History of the Peloponnesian War

Thucydides

Thucydides. The English works of Thomas Hobbes of Malmesbury. Hobbes, Thomas. translator. London: John Bohn, 1843.

But anon after, the Athenians thought not fit by longer dallying to overcome themselves with their own labour, but rather to fight as soon as they could, and thereupon at once with a joint shout charged the enemy, and the fight began.

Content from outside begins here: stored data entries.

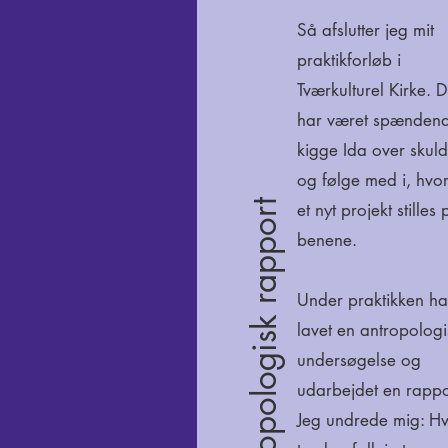
Så afslutter jeg mit
praktikforløb i
Tværkulturel Kirke. D
har været spændend
kigge Ida over skul
og følge med i, hvo
Antropologisk rapport
et nyt projekt stilles 
benene.
Under praktikken ha
lavet en antropologi
undersøgelse og
udarbejdet en rappo
Jeg undrede mig: H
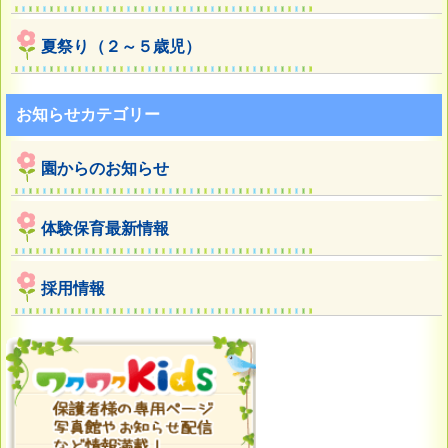
夏祭り（２～５歳児）
お知らせカテゴリー
園からのお知らせ
体験保育最新情報
採用情報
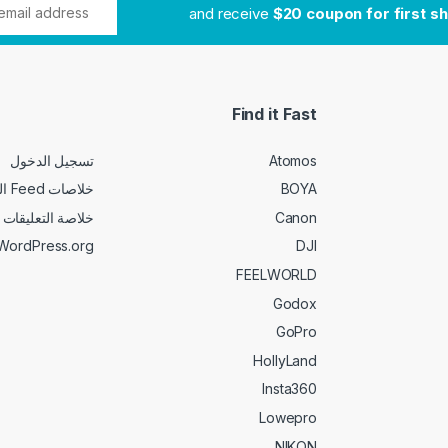
$20 coupon for first s
Find it Fast
Atomos
تسجيل الدخول
BOYA
خلاصات Feed الإدخالات
Canon
خلاصة التعليقات
WordPress.org
DJI
FEELWORLD
Godox
GoPro
HollyLand
Insta360
Lowepro
NIKON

The Syracusians received [and resisted] their charge, and fighting, as they had before determined, with their galleys head to head with those of the Athenians, and provided with beaks for the purpose, brake the galleys of the Athenians very much between the heads of the galleys and the oars. The Athenians were also annoyed much by the darters from the decks, but much more by those Syracusians who, going about in small boats, passed under the rows of the oars of the enemy's galleys, and coming close to their sides, threw their darts at the mariners from thence.

The Syracusians, having fought in this manner with the utmost of their strength, in the end gat the victory; and the Athenians, between the [two] ships, escaped into their harbour.

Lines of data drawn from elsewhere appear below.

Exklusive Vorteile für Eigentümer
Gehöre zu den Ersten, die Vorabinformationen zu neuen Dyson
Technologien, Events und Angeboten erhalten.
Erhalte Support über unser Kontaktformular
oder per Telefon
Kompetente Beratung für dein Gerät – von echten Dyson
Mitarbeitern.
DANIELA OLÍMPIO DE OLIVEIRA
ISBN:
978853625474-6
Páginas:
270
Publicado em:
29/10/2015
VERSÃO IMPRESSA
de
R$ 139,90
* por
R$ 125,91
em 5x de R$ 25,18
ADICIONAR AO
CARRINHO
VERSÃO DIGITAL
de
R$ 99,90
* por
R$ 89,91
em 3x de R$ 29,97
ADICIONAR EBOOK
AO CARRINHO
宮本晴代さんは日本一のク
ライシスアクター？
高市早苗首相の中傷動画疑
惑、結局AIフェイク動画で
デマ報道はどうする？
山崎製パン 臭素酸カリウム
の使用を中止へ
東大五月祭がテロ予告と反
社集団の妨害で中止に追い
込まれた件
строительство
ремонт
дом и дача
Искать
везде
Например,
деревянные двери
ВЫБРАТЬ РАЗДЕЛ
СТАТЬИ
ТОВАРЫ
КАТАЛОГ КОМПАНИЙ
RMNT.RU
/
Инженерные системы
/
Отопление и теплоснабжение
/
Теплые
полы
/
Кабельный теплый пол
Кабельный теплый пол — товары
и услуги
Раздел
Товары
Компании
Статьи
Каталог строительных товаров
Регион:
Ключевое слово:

The Syracusian galleys chased them as far as to those ships; but the dolphins hanging from the masts over the entrance of the harbour forbade them to follow any further.

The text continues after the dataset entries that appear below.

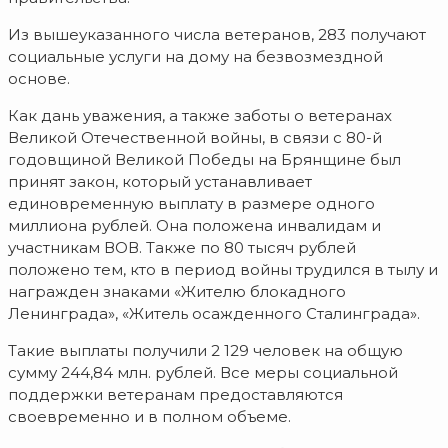
Из вышеуказанного числа ветеранов, 283 получают
социальные услуги на дому на безвозмездной
основе.
Как дань уважения, а также заботы о ветеранах
Великой Отечественной войны, в связи с 80-й
годовщиной Великой Победы на Брянщине был
принят закон, который устанавливает
единовременную выплату в размере одного
миллиона рублей. Она положена инвалидам и
участникам ВОВ. Также по 80 тысяч рублей
положено тем, кто в период войны трудился в тылу и
награжден знаками «Жителю блокадного
Ленинграда», «Житель осажденного Сталинграда».
Такие выплаты получили 2 129 человек на общую
сумму 244,84 млн. рублей. Все меры социальной
поддержки ветеранам предоставляются
своевременно и в полном объеме.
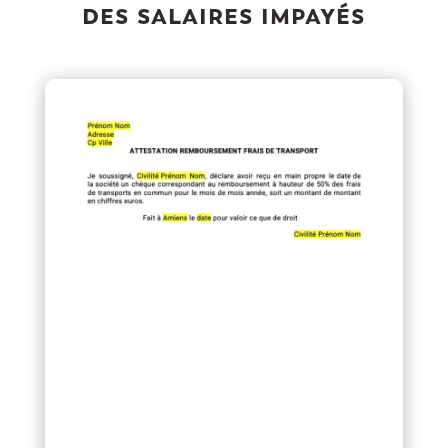
des salaires impayés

Yet there were two galleys, which upon a jollity after victory approached them, but both were lost, of which one with her men and all was taken.

The Syracusians, after they had sunk seven galleys of the Athenians and torn many more, and of the men had taken some alive and killed others, retired, and for both the battles erected trophies, and had already an assured hope of being far superior by sea, and also made account to subdue the army by land. And they prepared to assault them again in both kinds.